Records for the task Block Start

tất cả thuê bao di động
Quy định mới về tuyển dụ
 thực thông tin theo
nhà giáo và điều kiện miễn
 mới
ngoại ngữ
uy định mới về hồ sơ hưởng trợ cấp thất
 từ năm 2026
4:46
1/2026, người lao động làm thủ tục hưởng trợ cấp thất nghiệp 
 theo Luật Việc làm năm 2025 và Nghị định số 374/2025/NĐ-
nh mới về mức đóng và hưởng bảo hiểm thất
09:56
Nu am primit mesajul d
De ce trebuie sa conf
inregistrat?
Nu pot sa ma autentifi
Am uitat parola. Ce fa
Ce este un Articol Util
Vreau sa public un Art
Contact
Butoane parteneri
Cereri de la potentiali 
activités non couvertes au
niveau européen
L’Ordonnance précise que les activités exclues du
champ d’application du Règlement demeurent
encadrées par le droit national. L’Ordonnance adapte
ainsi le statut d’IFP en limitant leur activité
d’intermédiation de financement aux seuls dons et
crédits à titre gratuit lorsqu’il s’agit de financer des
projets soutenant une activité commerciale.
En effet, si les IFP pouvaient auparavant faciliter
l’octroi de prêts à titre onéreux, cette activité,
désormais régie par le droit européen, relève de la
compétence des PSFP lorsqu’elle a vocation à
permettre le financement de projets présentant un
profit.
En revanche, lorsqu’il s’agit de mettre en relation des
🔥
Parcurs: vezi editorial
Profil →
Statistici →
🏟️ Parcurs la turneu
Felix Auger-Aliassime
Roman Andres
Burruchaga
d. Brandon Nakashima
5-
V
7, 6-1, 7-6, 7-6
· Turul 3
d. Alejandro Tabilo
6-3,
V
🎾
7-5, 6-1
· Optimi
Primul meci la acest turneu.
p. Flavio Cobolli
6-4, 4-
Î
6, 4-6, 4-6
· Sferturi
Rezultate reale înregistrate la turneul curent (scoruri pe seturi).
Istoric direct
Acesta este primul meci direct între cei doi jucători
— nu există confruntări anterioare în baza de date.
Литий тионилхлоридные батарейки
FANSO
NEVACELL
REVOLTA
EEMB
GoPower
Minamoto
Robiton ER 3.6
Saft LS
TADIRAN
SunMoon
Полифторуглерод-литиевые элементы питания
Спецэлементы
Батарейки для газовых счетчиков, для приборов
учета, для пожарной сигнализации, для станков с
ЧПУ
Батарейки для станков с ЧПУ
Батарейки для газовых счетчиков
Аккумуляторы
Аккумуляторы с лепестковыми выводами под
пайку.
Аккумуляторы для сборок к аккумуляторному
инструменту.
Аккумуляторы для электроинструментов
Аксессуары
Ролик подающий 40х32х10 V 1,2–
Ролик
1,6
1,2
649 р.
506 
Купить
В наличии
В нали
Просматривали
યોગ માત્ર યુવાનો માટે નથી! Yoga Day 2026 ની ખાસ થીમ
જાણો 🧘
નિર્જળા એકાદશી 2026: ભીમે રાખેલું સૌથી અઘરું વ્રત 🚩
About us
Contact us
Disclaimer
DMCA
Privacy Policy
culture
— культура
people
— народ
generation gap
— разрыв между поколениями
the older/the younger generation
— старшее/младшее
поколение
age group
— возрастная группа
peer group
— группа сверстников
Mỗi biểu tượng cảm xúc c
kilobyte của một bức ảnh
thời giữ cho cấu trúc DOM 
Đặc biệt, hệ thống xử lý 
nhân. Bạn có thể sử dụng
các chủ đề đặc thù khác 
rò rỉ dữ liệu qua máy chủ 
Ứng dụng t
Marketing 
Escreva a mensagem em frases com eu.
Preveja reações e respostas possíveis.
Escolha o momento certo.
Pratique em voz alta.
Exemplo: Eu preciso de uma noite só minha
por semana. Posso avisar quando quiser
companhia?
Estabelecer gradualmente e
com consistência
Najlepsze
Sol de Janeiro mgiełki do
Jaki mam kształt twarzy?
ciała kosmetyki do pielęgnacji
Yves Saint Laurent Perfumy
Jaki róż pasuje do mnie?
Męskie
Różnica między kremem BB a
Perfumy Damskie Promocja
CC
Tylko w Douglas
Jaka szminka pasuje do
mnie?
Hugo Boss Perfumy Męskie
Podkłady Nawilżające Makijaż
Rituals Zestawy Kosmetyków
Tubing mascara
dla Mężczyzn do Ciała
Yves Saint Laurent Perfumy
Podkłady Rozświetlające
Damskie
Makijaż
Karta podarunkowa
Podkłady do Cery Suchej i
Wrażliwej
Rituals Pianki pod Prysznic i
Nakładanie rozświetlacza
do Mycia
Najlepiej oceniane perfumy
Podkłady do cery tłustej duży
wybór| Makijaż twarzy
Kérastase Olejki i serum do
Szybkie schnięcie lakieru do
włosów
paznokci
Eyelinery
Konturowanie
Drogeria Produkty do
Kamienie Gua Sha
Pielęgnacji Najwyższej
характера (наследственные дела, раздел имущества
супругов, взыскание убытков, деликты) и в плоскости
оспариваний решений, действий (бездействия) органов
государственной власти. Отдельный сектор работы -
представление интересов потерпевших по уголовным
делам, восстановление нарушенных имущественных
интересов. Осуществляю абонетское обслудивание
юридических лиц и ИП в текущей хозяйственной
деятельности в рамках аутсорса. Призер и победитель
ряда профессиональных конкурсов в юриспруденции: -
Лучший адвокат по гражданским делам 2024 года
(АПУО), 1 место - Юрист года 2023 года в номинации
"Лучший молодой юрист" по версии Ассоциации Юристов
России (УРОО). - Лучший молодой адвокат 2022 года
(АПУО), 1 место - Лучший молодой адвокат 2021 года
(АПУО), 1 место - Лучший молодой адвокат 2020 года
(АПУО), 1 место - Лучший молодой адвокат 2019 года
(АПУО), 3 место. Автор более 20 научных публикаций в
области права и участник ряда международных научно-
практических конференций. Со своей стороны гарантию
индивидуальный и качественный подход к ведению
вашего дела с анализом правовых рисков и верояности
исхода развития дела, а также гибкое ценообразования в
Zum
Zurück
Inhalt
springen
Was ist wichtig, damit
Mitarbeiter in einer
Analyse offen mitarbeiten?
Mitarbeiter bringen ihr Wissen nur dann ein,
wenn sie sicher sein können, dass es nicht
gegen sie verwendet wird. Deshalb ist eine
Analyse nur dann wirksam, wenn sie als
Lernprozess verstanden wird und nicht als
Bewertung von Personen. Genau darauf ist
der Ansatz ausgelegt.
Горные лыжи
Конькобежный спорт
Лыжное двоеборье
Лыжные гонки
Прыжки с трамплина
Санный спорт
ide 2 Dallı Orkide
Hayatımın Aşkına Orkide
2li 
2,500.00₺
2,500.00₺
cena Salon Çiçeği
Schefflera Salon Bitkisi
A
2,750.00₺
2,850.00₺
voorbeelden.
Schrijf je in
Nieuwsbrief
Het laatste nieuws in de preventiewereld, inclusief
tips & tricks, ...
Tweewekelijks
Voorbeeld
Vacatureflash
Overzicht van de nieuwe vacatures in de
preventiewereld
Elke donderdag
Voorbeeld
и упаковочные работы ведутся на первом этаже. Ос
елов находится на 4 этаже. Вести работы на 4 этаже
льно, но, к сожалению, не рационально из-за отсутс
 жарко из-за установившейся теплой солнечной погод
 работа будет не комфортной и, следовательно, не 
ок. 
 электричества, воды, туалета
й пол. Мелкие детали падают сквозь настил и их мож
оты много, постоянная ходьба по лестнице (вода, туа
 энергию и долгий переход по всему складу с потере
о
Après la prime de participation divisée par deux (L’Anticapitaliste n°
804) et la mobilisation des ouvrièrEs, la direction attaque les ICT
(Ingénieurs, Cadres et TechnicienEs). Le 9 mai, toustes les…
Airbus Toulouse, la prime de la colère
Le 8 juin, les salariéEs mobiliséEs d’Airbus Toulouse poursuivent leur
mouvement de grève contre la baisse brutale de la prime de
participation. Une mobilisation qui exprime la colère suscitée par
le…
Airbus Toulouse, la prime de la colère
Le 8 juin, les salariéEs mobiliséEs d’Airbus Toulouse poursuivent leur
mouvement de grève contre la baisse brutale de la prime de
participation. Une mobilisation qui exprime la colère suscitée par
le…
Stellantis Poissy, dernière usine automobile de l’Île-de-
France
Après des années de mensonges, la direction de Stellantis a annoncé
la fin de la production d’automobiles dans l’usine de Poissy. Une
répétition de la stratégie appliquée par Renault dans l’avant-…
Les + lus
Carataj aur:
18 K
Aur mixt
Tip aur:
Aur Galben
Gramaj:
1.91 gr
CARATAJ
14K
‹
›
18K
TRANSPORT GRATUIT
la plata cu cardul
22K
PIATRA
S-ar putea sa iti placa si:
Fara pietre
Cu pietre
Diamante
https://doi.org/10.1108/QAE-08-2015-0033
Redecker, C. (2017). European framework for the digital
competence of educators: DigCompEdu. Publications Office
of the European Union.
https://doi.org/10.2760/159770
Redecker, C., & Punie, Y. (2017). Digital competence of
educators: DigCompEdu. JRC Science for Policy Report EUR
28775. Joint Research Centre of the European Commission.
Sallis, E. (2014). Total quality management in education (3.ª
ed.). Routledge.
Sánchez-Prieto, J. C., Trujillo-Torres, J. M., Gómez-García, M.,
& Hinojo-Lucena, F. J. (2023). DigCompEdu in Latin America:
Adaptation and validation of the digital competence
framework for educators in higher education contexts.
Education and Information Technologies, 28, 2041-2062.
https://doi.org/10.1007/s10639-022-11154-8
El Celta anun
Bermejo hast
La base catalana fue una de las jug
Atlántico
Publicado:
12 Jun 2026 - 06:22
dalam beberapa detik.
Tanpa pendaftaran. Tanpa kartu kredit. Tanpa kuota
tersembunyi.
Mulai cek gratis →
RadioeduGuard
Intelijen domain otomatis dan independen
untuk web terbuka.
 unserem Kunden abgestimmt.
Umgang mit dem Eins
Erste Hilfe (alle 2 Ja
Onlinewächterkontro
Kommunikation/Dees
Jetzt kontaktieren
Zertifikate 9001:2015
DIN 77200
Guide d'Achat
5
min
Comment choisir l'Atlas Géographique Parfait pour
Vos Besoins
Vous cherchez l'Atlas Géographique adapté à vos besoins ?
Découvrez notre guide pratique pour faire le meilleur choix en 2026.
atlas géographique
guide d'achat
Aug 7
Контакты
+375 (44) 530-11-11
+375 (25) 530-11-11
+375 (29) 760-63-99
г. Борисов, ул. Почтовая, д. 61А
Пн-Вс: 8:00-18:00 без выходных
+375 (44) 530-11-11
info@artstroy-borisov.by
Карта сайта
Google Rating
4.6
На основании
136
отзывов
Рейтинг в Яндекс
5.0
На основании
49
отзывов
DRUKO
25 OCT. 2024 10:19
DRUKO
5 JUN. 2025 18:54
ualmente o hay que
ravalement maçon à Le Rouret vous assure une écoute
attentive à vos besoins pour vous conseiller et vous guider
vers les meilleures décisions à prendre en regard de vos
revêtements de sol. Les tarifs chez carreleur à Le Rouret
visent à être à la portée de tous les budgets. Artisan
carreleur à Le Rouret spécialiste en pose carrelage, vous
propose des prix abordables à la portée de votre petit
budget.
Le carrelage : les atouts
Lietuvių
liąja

Records for the task Block End

### [Try it]
Search the data above for "meci" and copy every line where it turns up.

### [Result of this exercise]
Primul meci la acest turneu.
Acesta este primul meci direct între cei doi jucători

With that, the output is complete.